Ma bisogna scendere a compromessi. Fare ricerca in Italia è molto difficile perché tutto si muove molto lentamente. Arrivando dall'estero, bisogna accettare che ci sono tempi tecnici che non si possono aggirare. È molto frustrante: mentre il resto del mondo corre, tu aspetti.

La differenza più grande che noto tra l'Italia e l'estero però è fuori dal laboratorio. All'estero, quando dicevo di essere una scienziata, la gente capiva. Quella del ricercatore è riconosciuta come una professione. Mentre qui in Italia, quando dico "sono una ricercatrice", mi trovo di fronte a sguardi vacui.

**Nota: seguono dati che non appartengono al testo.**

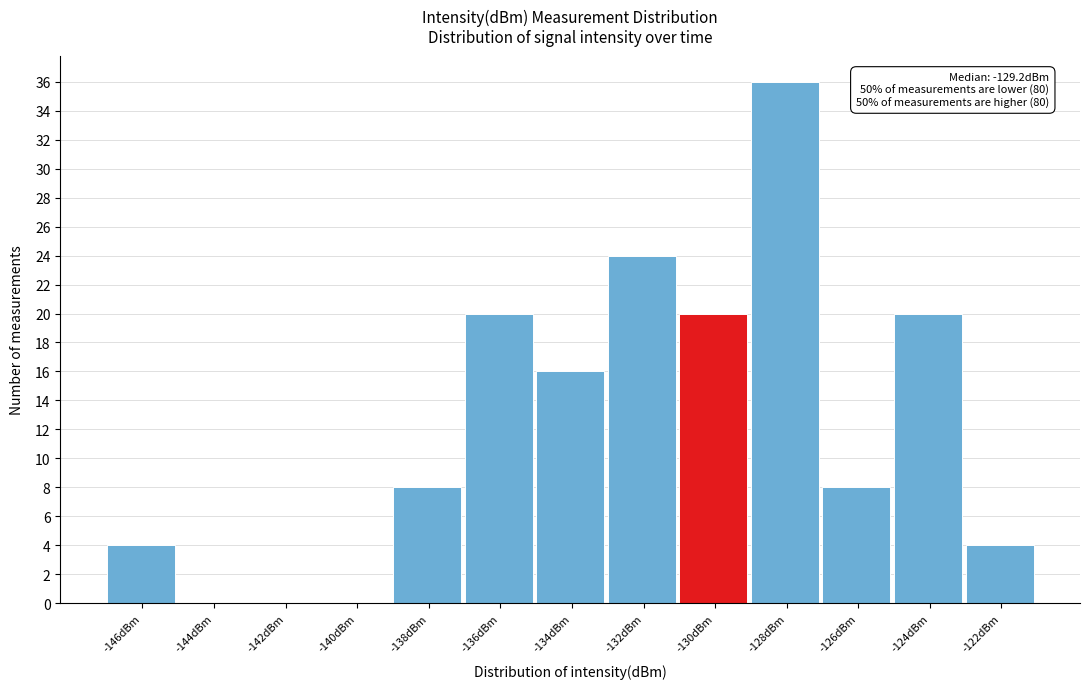

Reading left to right, extract all data points from this chart.

-146dBm=4	-144dBm=0	-142dBm=0	-140dBm=0	-138dBm=8	-136dBm=20	-134dBm=16	-132dBm=24	-130dBm=20	-128dBm=36	-126dBm=8	-124dBm=20	-122dBm=4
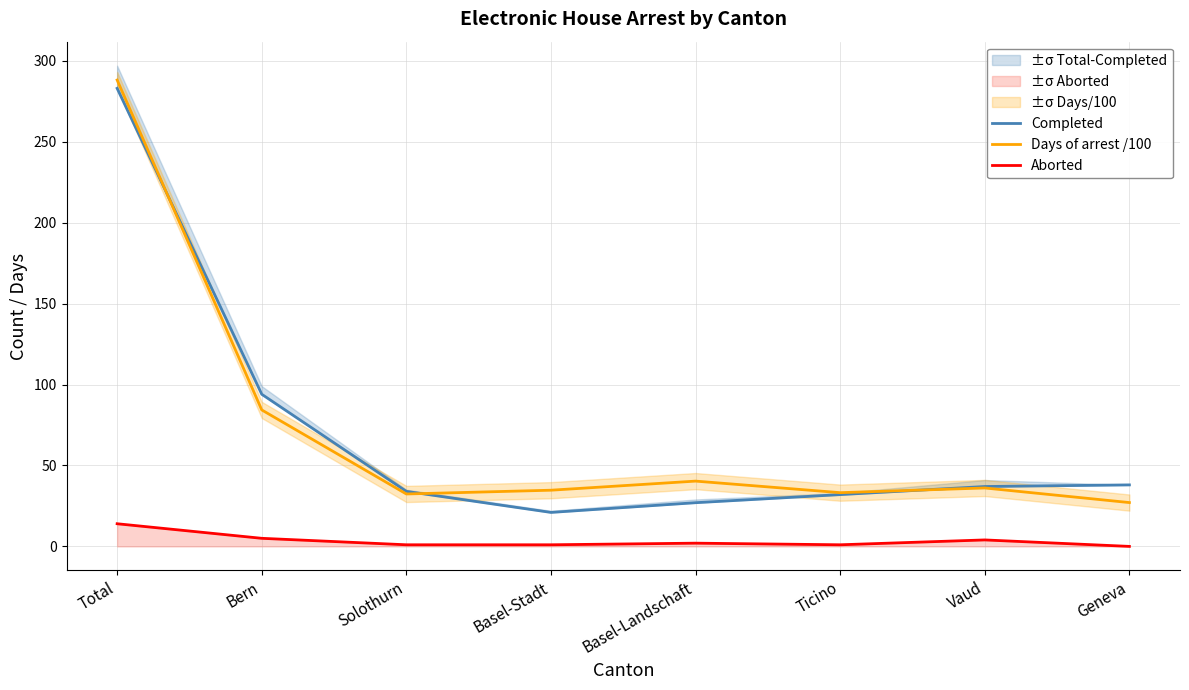

How many data points in Days of arrest /100 are above 36?

4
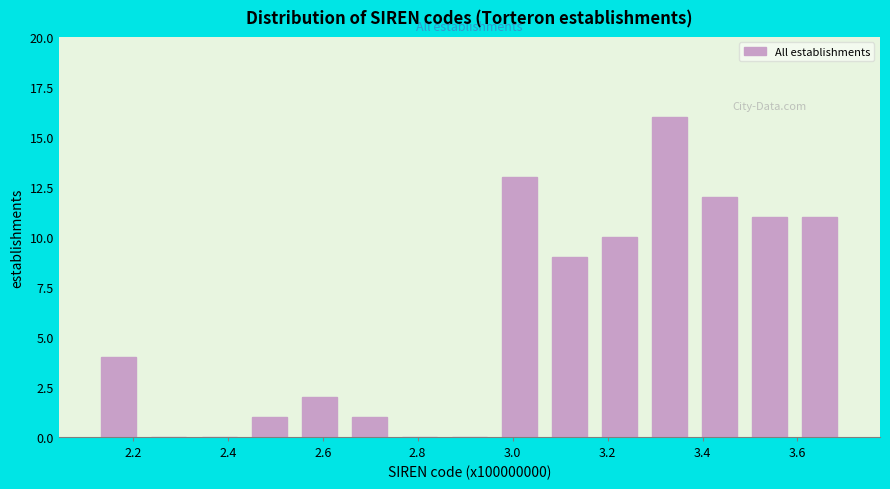

Reading left to right, list every bar in this chart as the range it spans on the x-axis followed by its height. Neither the bar edges nor the heights are printed on the chart, so give them approximately, as read against the axes.

2.12 to 2.22: 4
2.22 to 2.32: 0
2.32 to 2.44: 0
2.44 to 2.54: 1
2.54 to 2.64: 2
2.64 to 2.76: 1
2.76 to 2.86: 0
2.86 to 2.96: 0
2.96 to 3.06: 13
3.06 to 3.18: 9
3.18 to 3.28: 10
3.28 to 3.38: 16
3.38 to 3.48: 12
3.48 to 3.60: 11
3.60 to 3.70: 11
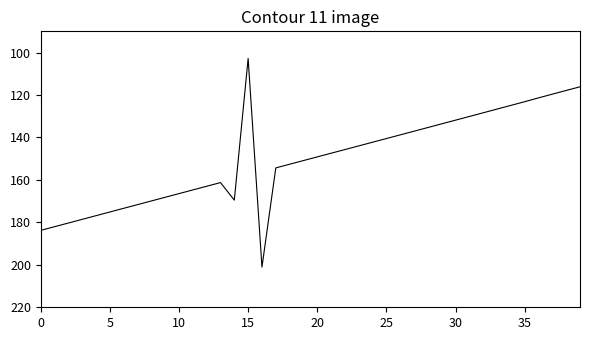

What is the smallest value displayed?

102.8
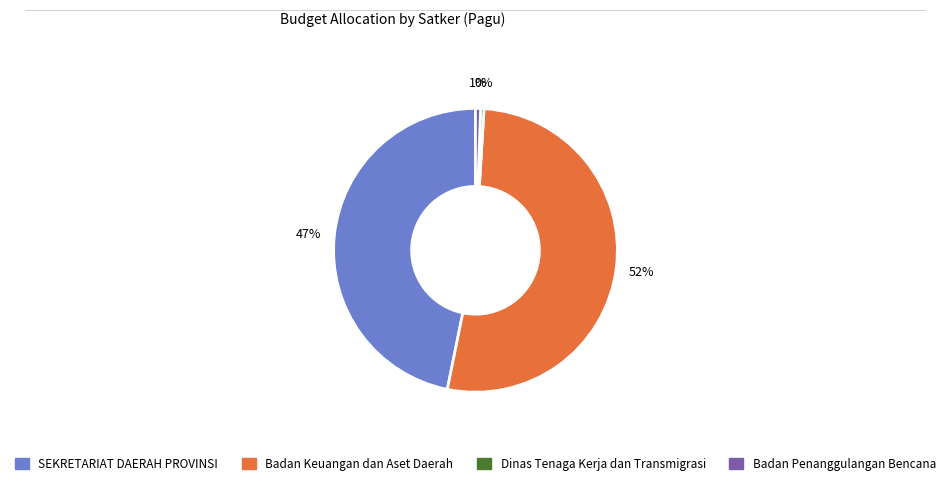

To the nearest percent, what is the difference between the largest and smallest slice percentages?

52%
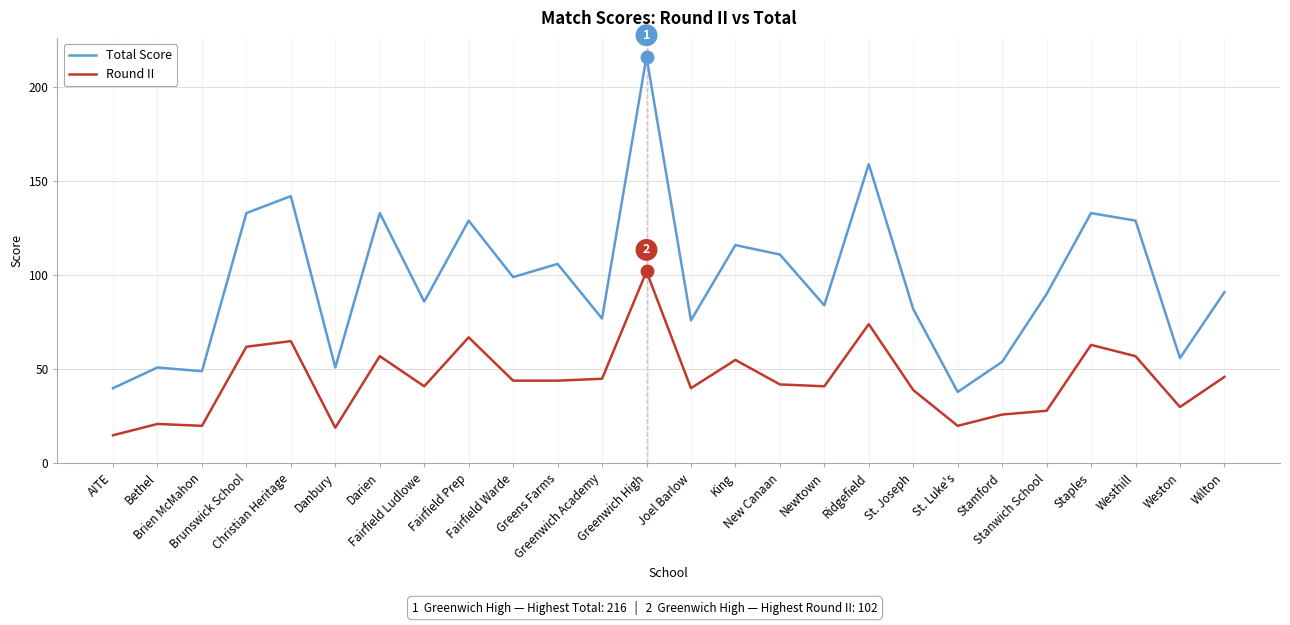

Does the chart have visible grid lines?

Yes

Non c'è consapevolezza di ciò che facciamo, in persone tutte le età. Spesso finisco per dire che sono una docente universitaria, e così le persone si convincono che il mio lavoro principale sia l'insegnamento, che è solo una parte minore di quello che faccio. E a volte è un po' scoraggiante, perché mi sento un'aliena, come se facessi un lavoro che non è riconosciuto dalla società.

Per ora essere in Italia è vantaggioso e ne sono contenta. Ma se la mia situazione dovesse cambiare, sono pronta a rimettere in discussione la scelta.